━━ Supplied data

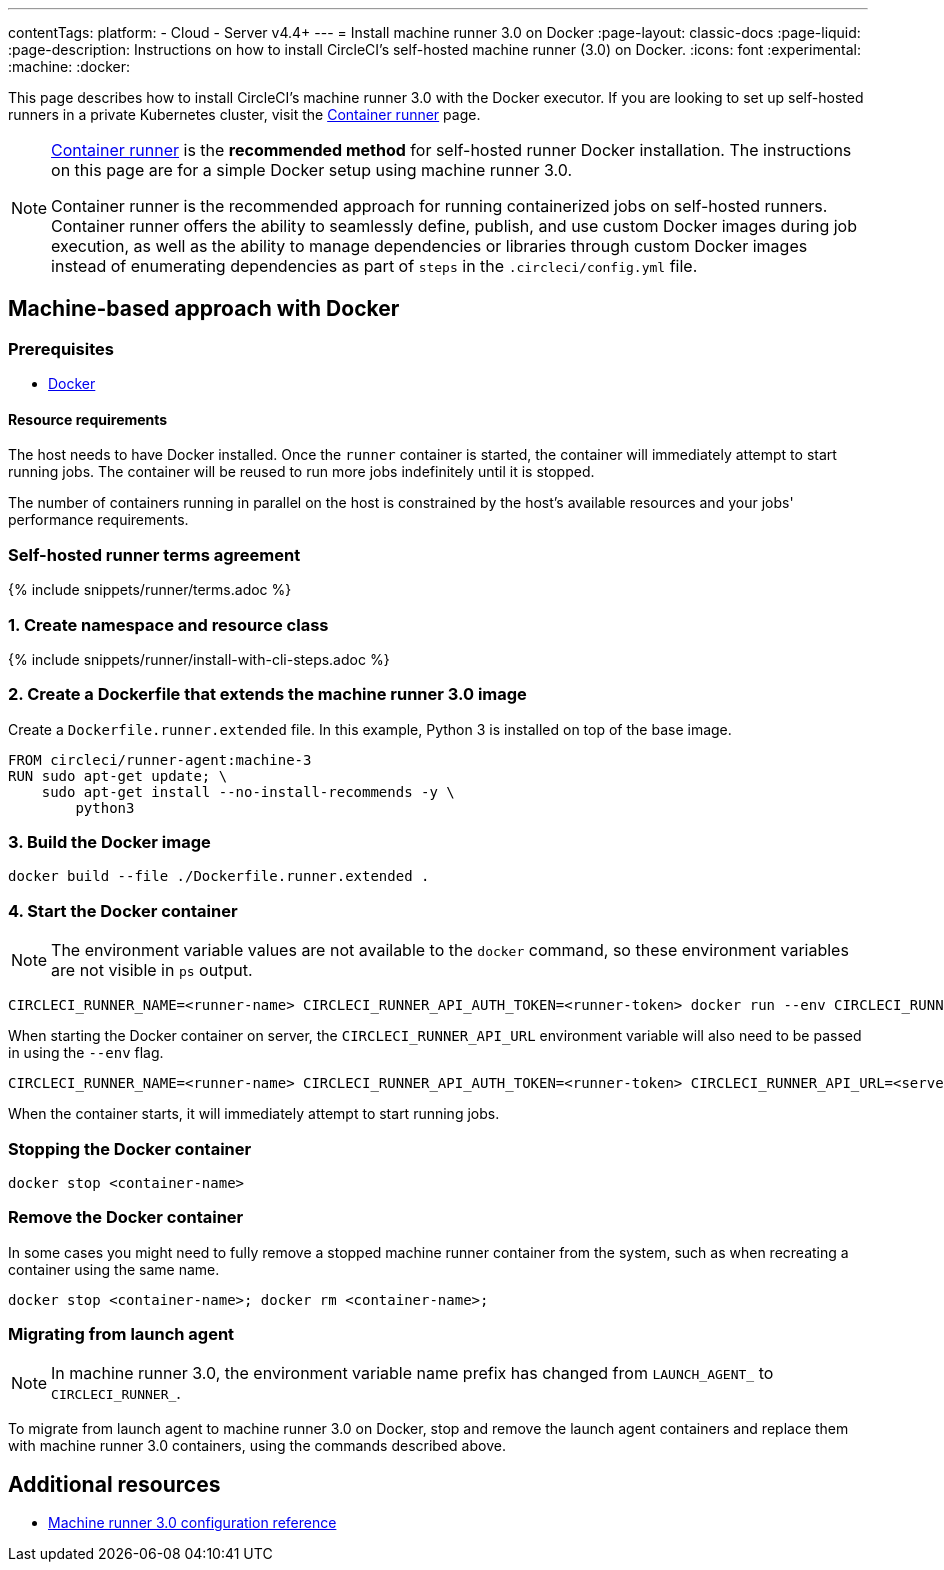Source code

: ---
contentTags:
  platform:
  - Cloud
  - Server v4.4+
---
= Install machine runner 3.0 on Docker
:page-layout: classic-docs
:page-liquid:
:page-description: Instructions on how to install CircleCI's self-hosted machine runner (3.0) on Docker.
:icons: font
:experimental:
:machine:
:docker:

This page describes how to install CircleCI's machine runner 3.0 with the Docker executor. If you are looking to set up self-hosted runners in a private Kubernetes cluster, visit the <<container-runner-installation#,Container runner>> page.

[NOTE]
====
xref:container-runner#[Container runner] is the **recommended method** for self-hosted runner Docker installation. The instructions on this page are for a simple Docker setup using machine runner 3.0.

Container runner is the recommended approach for running containerized jobs on self-hosted runners. Container runner offers the ability to seamlessly define, publish, and use custom Docker images during job execution, as well as the ability to manage dependencies or libraries through custom Docker images instead of enumerating dependencies as part of `steps` in the `.circleci/config.yml` file.
====

[#machine-approach-with-docker]
== Machine-based approach with Docker

[#machine-runner-prerequsites]
=== Prerequisites

* link:https://docs.docker.com/engine/install/[Docker]

[#resource-requirements]
==== Resource requirements

The host needs to have Docker installed. Once the `runner` container is started, the container will immediately attempt to start running jobs. The container will be reused to run more jobs indefinitely until it is stopped.

The number of containers running in parallel on the host is constrained by the host's available resources and your jobs' performance requirements.

[#self-hosted-runner-terms-agreement]
=== Self-hosted runner terms agreement

{% include snippets/runner/terms.adoc %}

[#create-namespace-and-resource-class]
=== 1. Create namespace and resource class

{% include snippets/runner/install-with-cli-steps.adoc %}

=== 2. Create a Dockerfile that extends the machine runner 3.0 image

Create a `Dockerfile.runner.extended` file. In this example, Python 3 is installed on top of the base image.

```dockerfile
FROM circleci/runner-agent:machine-3
RUN sudo apt-get update; \
    sudo apt-get install --no-install-recommends -y \
        python3
```

[#build-the-docker-image]
=== 3. Build the Docker image

```shell
docker build --file ./Dockerfile.runner.extended .
```

[#start-the-docker-container]
=== 4. Start the Docker container

NOTE: The environment variable values are not available to the `docker` command, so these environment variables are not visible in `ps` output.

[.tab.startContainer.Cloud]
--
```shell
CIRCLECI_RUNNER_NAME=<runner-name> CIRCLECI_RUNNER_API_AUTH_TOKEN=<runner-token> docker run --env CIRCLECI_RUNNER_NAME --env CIRCLECI_RUNNER_API_AUTH_TOKEN --name <container-name> <image-id-from-previous-step>
```
--

[.tab.startContainer.Server]
--
When starting the Docker container on server, the `CIRCLECI_RUNNER_API_URL` environment variable will also need to be passed in using the `--env` flag.

```shell
CIRCLECI_RUNNER_NAME=<runner-name> CIRCLECI_RUNNER_API_AUTH_TOKEN=<runner-token> CIRCLECI_RUNNER_API_URL=<server_host_name> docker run --env CIRCLECI_RUNNER_NAME --env CIRCLECI_RUNNER_API_AUTH_TOKEN --env CIRCLECI_RUNNER_API_URL --name <container-name> <image-id-from-previous-step>
```
--

When the container starts, it will immediately attempt to start running jobs.

[#stopping-the-docker-container]
=== Stopping the Docker container

```shell
docker stop <container-name>
```

[#remove-the-docker-container]
=== Remove the Docker container

In some cases you might need to fully remove a stopped machine runner container from the system, such as when recreating a container using the same name.

```shell
docker stop <container-name>; docker rm <container-name>;
```

[#migrating-from-launch-agent]
=== Migrating from launch agent

NOTE: In machine runner 3.0, the environment variable name prefix has changed from `LAUNCH_AGENT_` to `CIRCLECI_RUNNER_`.

To migrate from launch agent to machine runner 3.0 on Docker, stop and remove the launch agent containers and replace them with machine runner 3.0 containers, using the commands described above. 

[#additional-resources]
== Additional resources

- xref:machine-runner-3-configuration-reference.adoc[Machine runner 3.0 configuration reference]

━━━━

= Brief =
Within the records above, each line containing "extended" is to be returned.

= Answer space =
Create a `Dockerfile.runner.extended` file. In this example, Python 3 is installed on top of the base image.
docker build --file ./Dockerfile.runner.extended .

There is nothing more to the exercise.